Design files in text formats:

--------------------------------

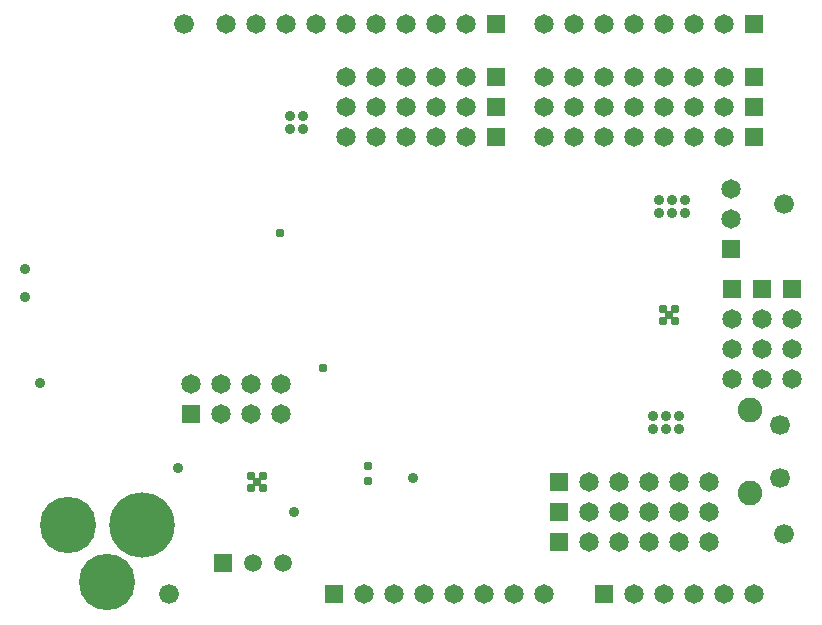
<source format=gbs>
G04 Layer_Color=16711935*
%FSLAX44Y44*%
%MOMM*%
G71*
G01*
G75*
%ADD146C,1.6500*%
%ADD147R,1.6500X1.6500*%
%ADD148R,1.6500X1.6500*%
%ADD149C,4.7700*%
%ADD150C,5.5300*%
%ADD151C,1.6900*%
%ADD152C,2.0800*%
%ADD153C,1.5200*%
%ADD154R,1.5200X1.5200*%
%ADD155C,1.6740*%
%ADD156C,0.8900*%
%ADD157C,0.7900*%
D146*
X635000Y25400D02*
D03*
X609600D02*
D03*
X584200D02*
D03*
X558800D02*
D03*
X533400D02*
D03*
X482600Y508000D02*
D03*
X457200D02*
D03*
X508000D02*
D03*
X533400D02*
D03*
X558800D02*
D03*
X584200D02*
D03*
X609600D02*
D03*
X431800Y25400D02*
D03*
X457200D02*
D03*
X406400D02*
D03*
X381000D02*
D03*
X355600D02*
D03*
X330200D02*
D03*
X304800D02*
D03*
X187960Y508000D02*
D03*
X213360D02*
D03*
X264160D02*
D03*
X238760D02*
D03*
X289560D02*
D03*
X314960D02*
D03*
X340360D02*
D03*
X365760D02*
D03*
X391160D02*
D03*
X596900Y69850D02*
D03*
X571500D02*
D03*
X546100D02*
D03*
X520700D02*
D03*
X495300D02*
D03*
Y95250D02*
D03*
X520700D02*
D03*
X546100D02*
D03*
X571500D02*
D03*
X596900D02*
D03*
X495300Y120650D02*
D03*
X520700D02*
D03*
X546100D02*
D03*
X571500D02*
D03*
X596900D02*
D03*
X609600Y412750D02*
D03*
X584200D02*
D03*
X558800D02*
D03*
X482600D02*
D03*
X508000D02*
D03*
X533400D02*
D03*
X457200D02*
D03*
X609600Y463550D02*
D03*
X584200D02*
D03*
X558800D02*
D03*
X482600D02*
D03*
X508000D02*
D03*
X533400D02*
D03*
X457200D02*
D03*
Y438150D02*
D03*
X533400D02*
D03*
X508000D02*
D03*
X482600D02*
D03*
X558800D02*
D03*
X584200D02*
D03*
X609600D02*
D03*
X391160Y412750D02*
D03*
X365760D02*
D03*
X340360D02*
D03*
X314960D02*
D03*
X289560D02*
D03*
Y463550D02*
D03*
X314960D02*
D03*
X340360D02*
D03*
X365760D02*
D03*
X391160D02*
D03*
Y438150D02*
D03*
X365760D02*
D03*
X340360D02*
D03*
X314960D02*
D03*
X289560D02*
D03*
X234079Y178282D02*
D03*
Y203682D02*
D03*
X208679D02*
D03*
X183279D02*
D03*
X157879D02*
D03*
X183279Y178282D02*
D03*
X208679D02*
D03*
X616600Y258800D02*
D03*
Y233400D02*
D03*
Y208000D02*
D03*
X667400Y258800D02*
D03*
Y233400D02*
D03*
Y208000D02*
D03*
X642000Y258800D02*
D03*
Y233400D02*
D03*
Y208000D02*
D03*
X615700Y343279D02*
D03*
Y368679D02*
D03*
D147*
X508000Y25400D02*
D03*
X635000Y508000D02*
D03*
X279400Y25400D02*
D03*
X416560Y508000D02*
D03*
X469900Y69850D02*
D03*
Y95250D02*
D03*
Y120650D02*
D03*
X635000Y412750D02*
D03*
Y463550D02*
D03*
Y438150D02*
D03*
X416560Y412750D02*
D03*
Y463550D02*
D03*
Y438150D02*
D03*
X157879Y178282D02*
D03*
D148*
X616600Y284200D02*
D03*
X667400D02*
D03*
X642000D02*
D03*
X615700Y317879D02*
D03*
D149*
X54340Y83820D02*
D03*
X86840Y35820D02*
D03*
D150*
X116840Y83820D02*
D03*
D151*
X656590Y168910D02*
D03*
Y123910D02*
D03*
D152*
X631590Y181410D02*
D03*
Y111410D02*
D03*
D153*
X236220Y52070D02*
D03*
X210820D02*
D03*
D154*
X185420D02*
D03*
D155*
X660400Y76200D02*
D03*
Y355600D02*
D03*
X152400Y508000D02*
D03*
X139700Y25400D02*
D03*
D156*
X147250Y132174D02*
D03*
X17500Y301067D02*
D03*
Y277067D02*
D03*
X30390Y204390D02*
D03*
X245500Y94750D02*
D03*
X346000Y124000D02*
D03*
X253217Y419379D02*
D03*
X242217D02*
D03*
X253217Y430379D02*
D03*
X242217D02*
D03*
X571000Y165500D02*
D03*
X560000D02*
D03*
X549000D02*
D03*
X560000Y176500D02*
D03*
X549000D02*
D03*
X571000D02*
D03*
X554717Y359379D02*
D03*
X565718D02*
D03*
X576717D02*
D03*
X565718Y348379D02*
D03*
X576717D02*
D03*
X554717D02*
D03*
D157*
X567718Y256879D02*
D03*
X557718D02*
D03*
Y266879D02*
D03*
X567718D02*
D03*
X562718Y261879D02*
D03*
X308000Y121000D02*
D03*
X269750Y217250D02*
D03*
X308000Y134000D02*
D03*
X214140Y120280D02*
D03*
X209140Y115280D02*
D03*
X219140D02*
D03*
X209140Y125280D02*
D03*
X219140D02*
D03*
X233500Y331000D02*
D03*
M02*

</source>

--------------------------------

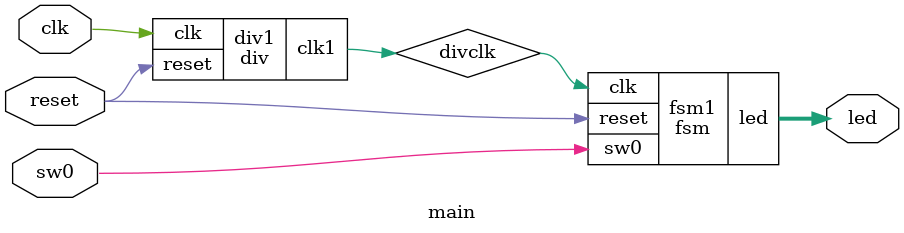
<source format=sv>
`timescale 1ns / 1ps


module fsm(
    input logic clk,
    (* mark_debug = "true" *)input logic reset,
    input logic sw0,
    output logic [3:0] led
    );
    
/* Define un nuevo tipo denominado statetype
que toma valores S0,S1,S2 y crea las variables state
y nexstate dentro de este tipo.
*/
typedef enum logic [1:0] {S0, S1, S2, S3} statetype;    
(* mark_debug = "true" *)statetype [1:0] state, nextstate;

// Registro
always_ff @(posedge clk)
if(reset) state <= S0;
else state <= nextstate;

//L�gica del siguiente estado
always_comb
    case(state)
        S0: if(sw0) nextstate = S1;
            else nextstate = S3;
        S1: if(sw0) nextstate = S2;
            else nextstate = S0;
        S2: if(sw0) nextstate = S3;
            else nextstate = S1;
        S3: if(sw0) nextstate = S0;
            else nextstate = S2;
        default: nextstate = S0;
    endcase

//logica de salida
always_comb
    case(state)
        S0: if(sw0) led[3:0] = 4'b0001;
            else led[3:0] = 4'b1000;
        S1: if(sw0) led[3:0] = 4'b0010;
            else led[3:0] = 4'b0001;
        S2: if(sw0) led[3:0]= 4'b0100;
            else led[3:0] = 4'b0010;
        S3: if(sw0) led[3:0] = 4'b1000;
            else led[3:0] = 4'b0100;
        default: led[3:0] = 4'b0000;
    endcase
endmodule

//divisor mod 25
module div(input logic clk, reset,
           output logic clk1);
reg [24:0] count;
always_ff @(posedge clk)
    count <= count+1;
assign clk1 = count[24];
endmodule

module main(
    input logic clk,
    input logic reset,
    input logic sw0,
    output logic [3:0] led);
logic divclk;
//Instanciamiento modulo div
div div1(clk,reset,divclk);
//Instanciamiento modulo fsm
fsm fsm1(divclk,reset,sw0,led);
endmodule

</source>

--------------------------------

- _Your objective_:
From the records above, pick out and copy each line holding the word "Instanciamiento".

- _Written response_:
//Instanciamiento modulo div
//Instanciamiento modulo fsm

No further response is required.